START Data shown

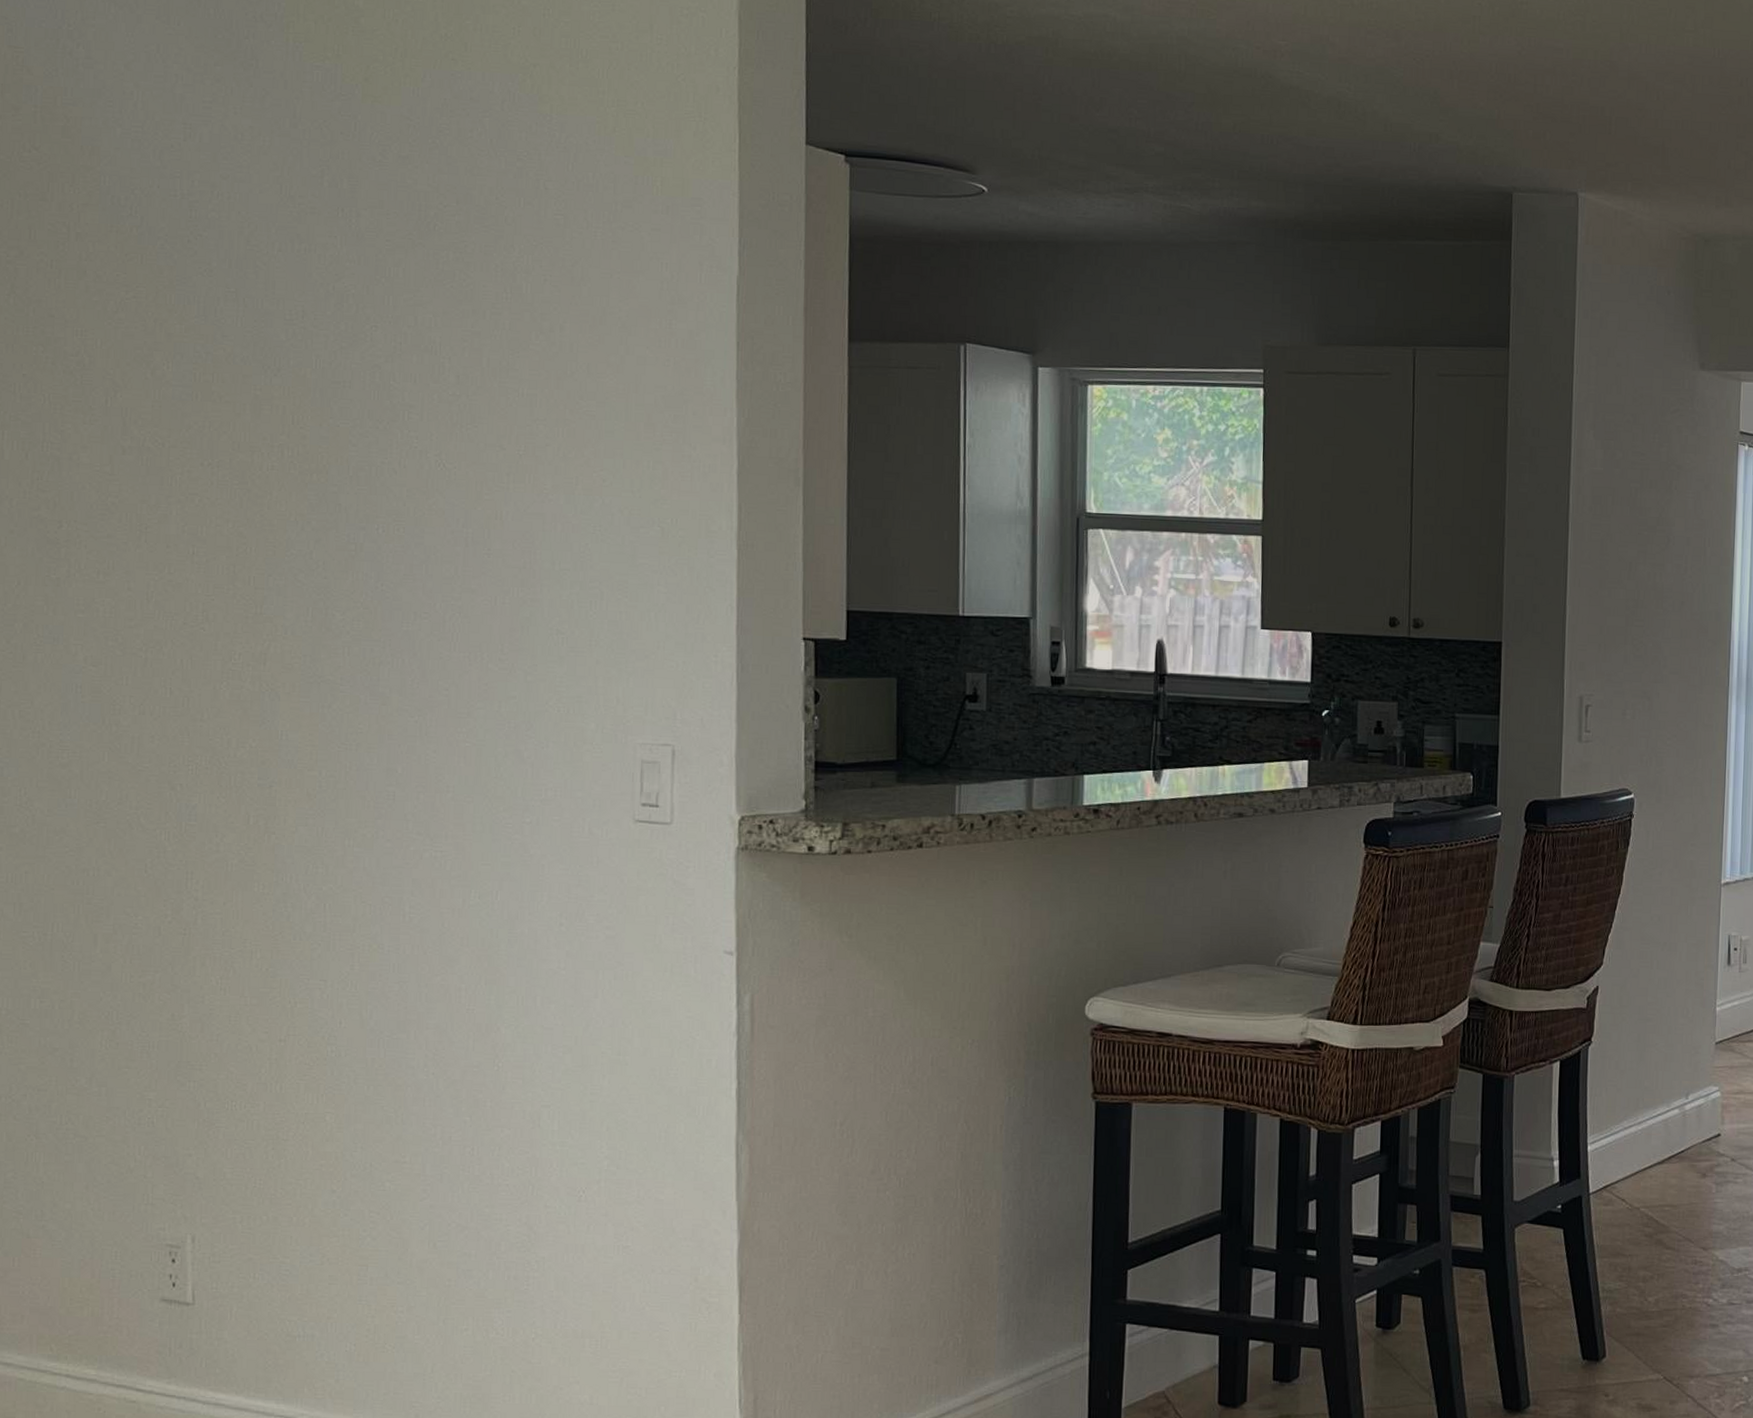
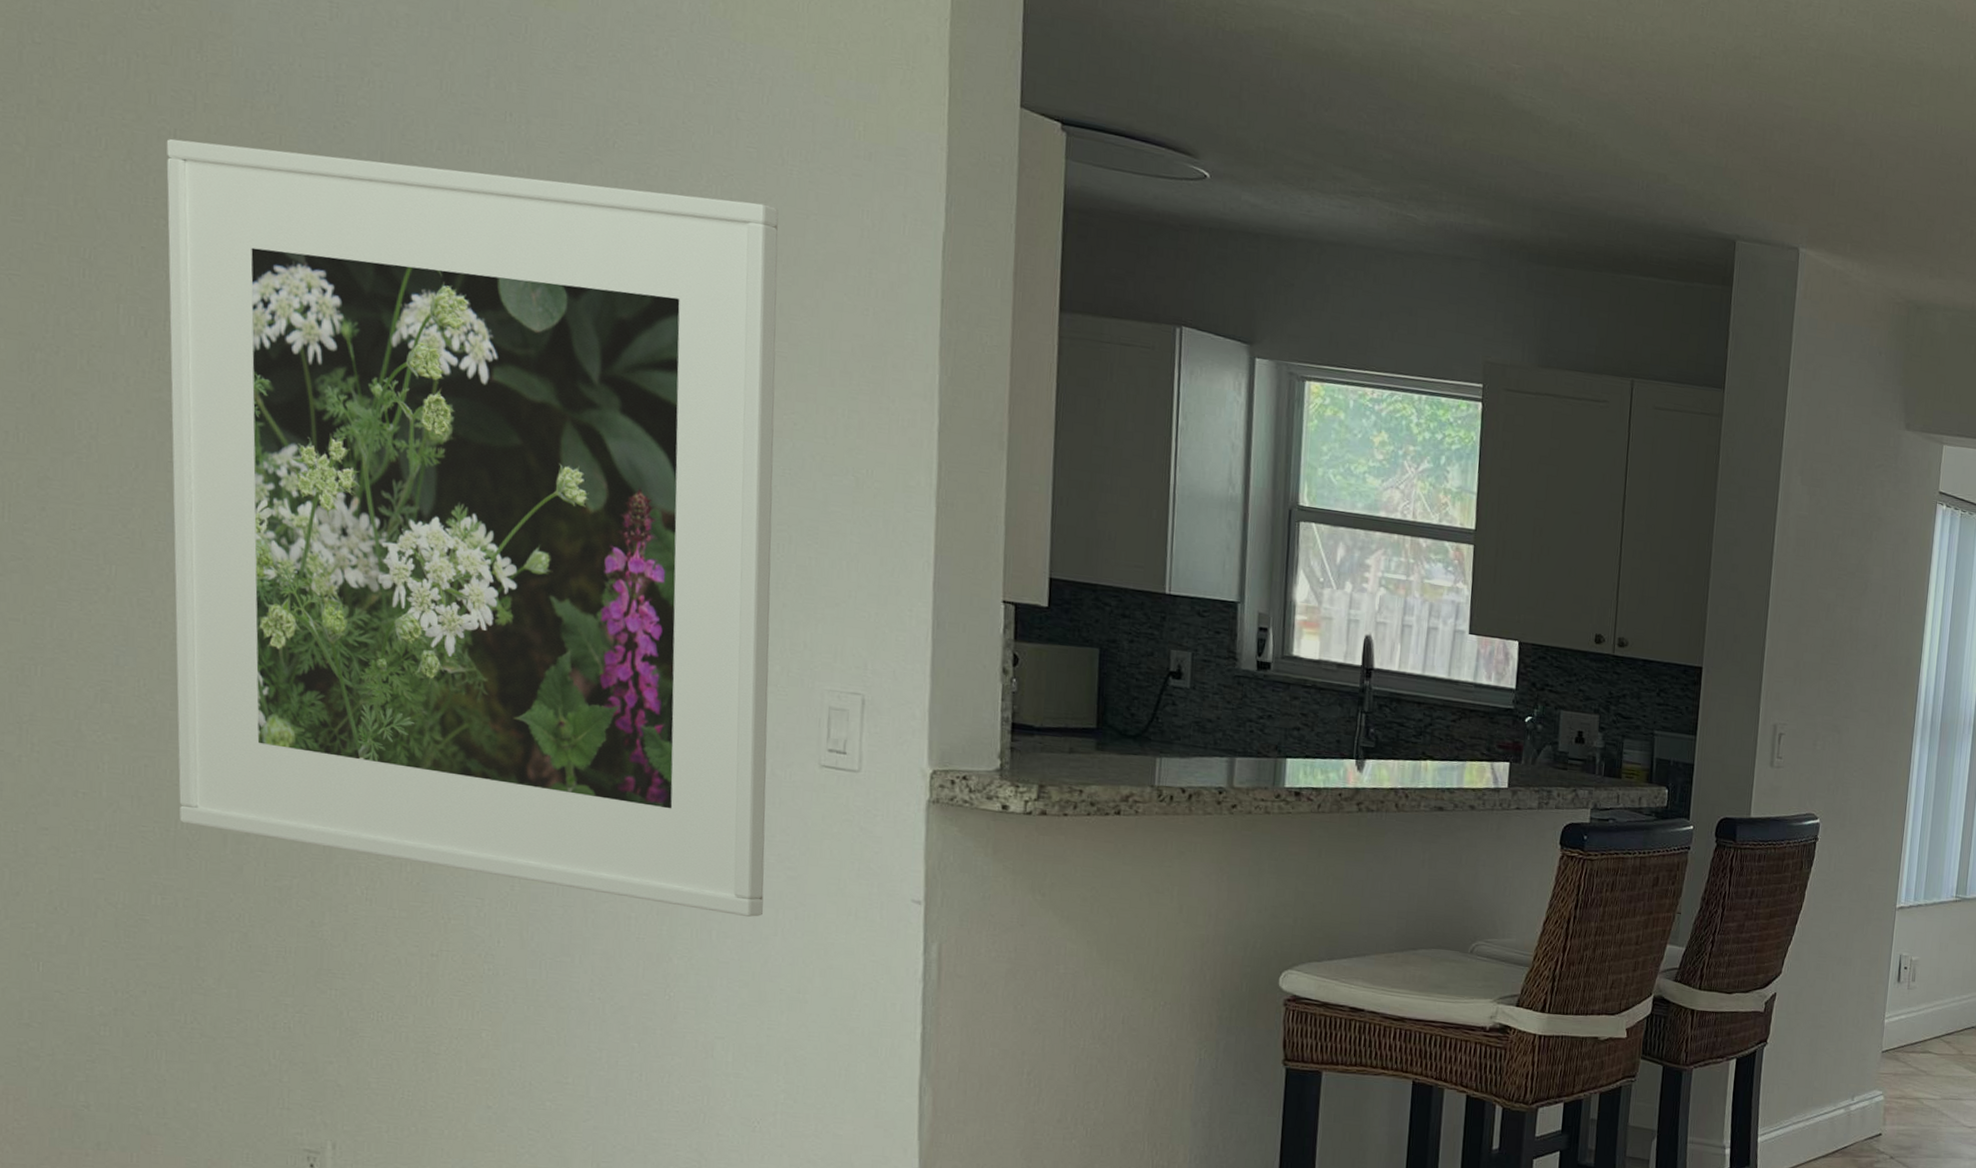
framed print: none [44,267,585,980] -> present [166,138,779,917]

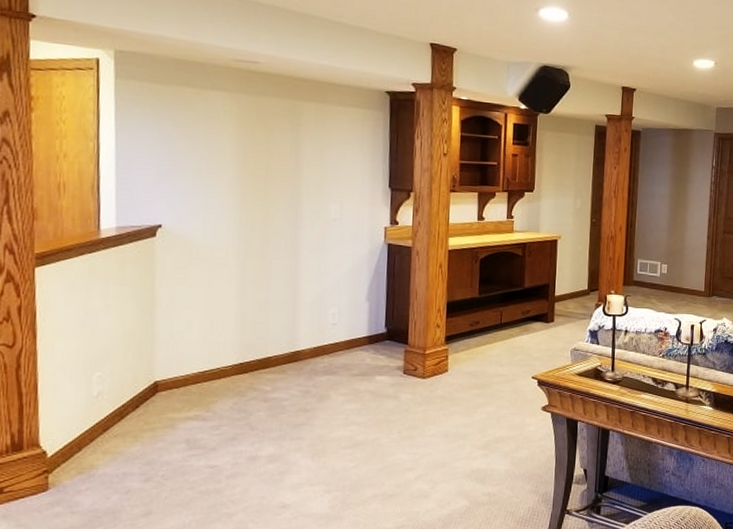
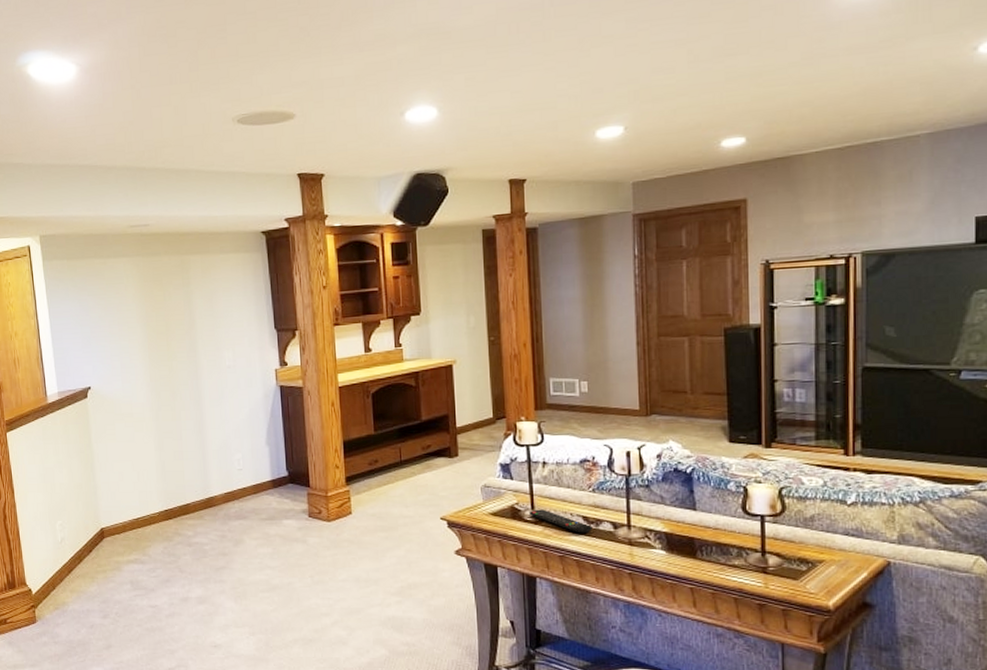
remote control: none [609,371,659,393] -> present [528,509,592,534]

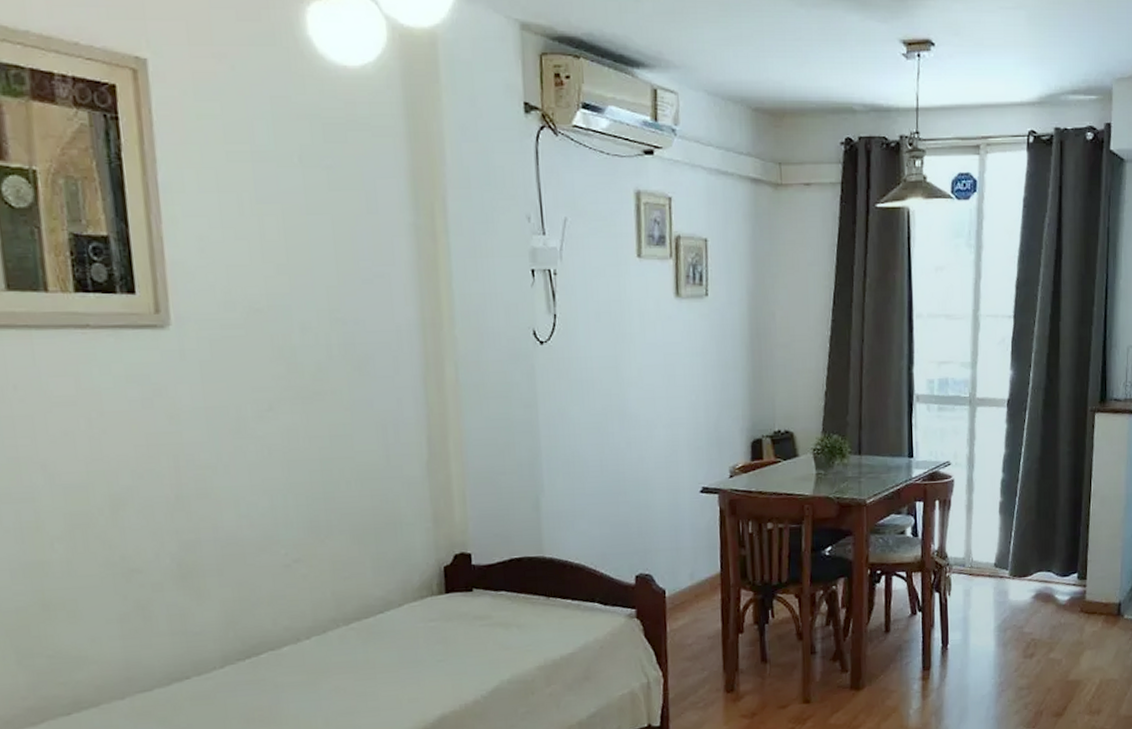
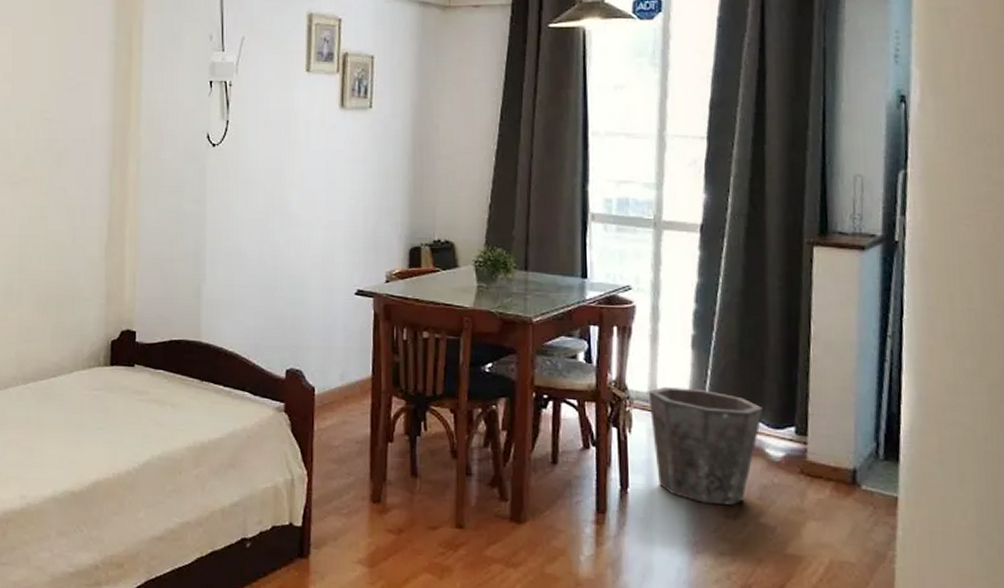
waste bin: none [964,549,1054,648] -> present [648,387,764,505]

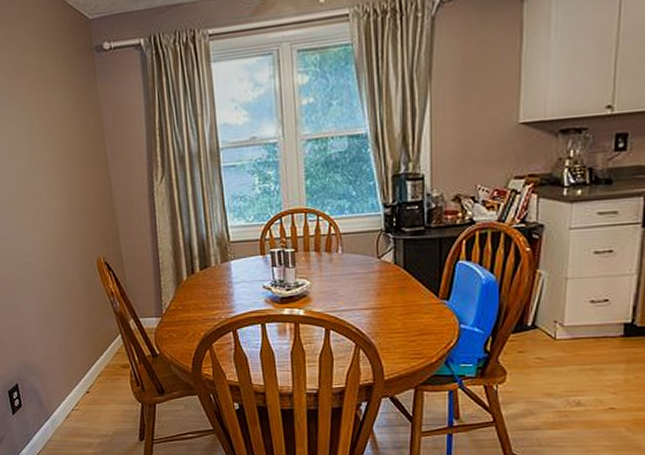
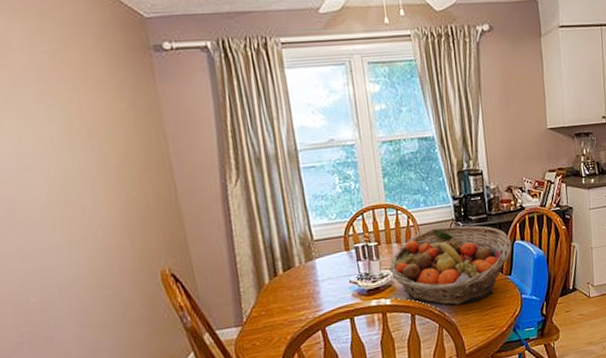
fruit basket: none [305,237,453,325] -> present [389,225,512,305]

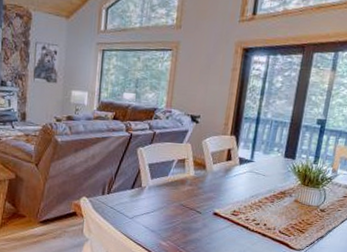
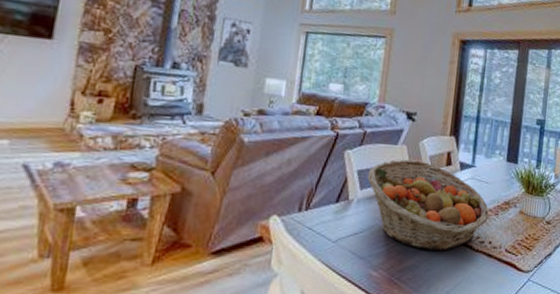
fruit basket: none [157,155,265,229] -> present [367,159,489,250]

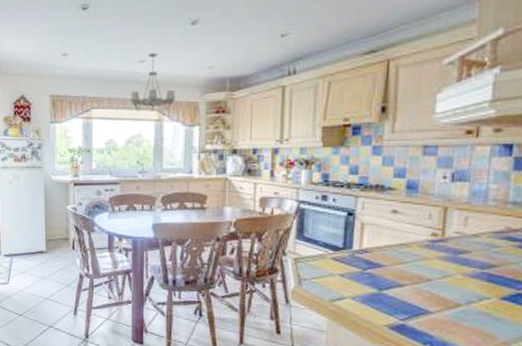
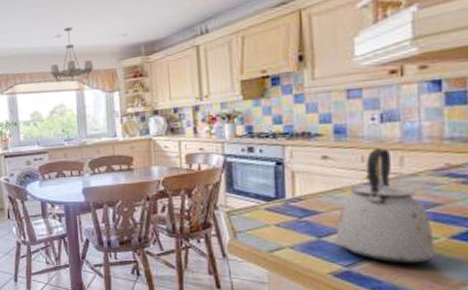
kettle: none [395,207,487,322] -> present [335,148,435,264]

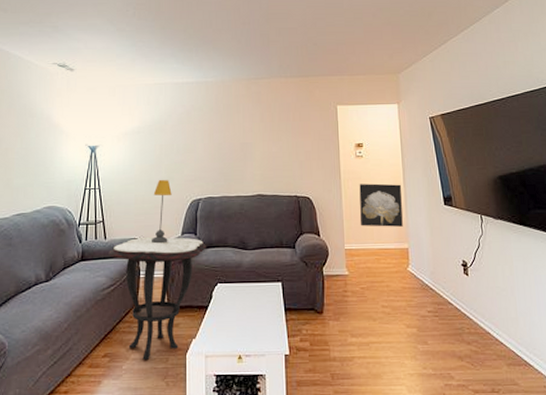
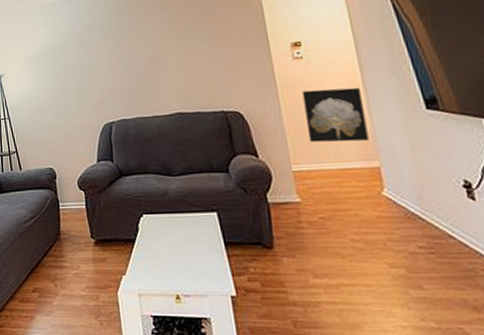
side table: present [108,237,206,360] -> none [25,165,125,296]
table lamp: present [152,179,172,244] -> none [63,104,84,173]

END Data shown

*What to work on*.
A single number is the answer: how many lines of the entries above contain "fruit"?

*Result*.
2